Ian Kelly, State Department Spokesman, Daily Press Briefing, Washington, DC
TRANSCRIPT: June 30, 2009, 12:37 p.m. EDT
QUESTION: On Iran, now that the Guardian Council has announced its decision and announced Ahmadinejad as the final winner with even more votes than before, is that enough for the U.S. Government, or are you still going to wait and see what happens on the street and by the opposition?
MR. KELLY: …as the Secretary said yesterday, we’re very concerned about what’s happening in Iran…And I think this process still has to play out.
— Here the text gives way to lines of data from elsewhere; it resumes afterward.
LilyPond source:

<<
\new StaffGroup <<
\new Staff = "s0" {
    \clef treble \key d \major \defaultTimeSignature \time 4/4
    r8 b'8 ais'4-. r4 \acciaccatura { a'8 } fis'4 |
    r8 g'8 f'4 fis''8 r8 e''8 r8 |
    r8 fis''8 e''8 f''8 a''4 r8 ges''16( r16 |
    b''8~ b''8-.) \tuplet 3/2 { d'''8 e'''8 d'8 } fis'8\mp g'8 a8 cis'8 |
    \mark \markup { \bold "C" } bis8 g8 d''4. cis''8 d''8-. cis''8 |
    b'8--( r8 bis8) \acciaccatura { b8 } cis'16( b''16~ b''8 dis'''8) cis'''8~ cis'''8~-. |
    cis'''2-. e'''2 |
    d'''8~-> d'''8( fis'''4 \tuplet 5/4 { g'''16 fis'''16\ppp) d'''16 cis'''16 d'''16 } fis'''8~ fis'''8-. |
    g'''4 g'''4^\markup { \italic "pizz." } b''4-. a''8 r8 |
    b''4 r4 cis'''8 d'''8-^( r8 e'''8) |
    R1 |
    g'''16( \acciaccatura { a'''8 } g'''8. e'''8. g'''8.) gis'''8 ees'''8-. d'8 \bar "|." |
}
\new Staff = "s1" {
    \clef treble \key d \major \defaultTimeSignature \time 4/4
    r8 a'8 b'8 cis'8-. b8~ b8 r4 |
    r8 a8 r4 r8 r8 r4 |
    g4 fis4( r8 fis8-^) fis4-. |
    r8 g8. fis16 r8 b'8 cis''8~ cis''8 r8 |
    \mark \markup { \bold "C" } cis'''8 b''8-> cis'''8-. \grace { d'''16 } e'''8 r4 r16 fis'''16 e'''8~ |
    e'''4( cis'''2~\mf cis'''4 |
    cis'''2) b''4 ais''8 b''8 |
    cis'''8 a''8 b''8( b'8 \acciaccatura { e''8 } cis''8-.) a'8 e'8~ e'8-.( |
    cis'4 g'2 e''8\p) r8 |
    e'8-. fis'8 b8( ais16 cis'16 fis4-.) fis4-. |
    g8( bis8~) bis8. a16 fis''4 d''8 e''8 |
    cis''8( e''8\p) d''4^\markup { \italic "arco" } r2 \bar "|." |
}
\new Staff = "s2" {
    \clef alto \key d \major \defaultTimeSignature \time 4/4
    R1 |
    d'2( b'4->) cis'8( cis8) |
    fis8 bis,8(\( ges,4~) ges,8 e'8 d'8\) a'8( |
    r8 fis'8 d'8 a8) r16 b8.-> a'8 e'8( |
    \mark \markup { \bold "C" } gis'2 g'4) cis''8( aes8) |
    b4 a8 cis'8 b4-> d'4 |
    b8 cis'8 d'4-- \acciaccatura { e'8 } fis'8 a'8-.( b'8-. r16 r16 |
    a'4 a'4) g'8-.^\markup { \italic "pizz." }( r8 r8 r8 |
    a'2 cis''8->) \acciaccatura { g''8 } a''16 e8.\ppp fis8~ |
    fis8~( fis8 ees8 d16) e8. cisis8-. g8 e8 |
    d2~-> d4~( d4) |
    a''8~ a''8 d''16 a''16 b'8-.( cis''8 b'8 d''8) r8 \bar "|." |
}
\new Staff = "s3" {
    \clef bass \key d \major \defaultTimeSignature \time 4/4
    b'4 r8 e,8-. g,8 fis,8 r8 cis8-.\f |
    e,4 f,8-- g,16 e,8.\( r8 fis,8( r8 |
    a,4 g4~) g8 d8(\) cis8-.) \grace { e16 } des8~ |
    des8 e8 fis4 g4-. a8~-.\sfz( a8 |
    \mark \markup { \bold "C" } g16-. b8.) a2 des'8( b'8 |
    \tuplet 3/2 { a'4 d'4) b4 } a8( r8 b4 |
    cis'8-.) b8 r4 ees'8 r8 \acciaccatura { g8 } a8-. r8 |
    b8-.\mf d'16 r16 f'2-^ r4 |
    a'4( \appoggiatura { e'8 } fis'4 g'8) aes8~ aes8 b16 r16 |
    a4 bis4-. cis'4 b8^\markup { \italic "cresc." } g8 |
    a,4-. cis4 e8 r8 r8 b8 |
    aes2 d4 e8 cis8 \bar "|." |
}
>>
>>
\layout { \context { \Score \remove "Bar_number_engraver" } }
QUESTION: Well, what are you waiting – what are you waiting to play out? …
MR. KELLY: I’m not quite sure I understand what you mean by what are we waiting for.
QUESTION: Well, you say you’re waiting for it to play out. I mean, I’m just unclear what specifically you’re waiting for?….
QUESTION: What is it that hasn’t played out?
MR. KELLY: I think that there are – that the Iranian Government still has to take some action…
QUESTION: Well, I know, but –
MR. KELLY: In addition, we don’t see that they’ve addressed the concerns of the international community about their nuclear program. So we’re still waiting for some actions.
QUESTION: Well, but – I know. I mean, you could wait indefinitely for some actions, but just kind of –
MR. KELLY: Well, maybe we – I hope we don’t.
QUESTION: But – okay, but, I mean, at what point do you say there will be consequences if you don’t see some actions? …
MR. KELLY: Well, you know what the Secretary said yesterday. I mean, we’re going to – we are going to make decisions and base our actions on the national interests of the United States. We have…concerns …about Iran’s nuclear program, and we’re going to just continue to raise these concerns until we see that action is taken.
QUESTION: Well, …don’t you think that’s inconsistent with “we’re going to do what’s in the best interests of our national security interests regardless?”
MR. KELLY: I just – you’re asking us to take actions. I don’t think –
QUESTION: …I’m asking if you’re going to recognize President Ahmadinejad as the legitimate government that you will be – that you say you want to deal with in – on your other national security interests.
MR. KELLY: …[L]egitimacy of any government derives from the consent of the governed. I think that we’ve always had concerns about the political process in Iran…We will make decisions on that based on our dealings with Iran, based on our national interests. We think, right now, that this internal situation needs to play out.
QUESTION: Sorry, can I follow up? But it has played out. The Guardian Council has said –
MR. KELLY: I don’t think it’s played out.
QUESTION: — Ahmadinejad has – so what are you waiting for? You’re waiting for him to be sworn in?
MR. KELLY: Okay. I’ll say it again. We’re waiting for Iran to take some action.
QUESTION: What kind of action?
MR. KELLY: Well, they need to address the concerns of the international community.
QUESTION: But that’s separate from the election.
MR. KELLY: I know it’s separate from the election. We –
QUESTION: So at what point do you decide that you’re going to deal with Mahmoud Ahmadinejad?
MR. KELLY: Well, we haven’t reached that point yet. We will reach that point when – I mean, we’ve laid out exactly what we think needs to happen in the P-5+1. Javier Solana has invited Iran to participate. We have said that we will participate…
QUESTION: It’s a bit confusing. You are saying that you are going to recognize Ahmadinejad when they decide –
MR. KELLY: Did I say that?
QUESTION: — when they decide they will attend this P-5+1 meeting. I don’t see the relationship.
MR. KELLY: Look…the situation is still evolving in Iran…When and if the Iranians respond to the concerns of the international community and decide to abide by their responsibilities under their agreements –
QUESTION: Then –
MR. KELLY: — we will make our decisions based on our national interests.
It reads like an Onion parody, but no. This is actual national policy, as established by people who think they’re better able than we are to run our lives. We need their help, they insist, and yet they’ll let a tyrant like Ahmadinejad stomp his own people into bloody mud.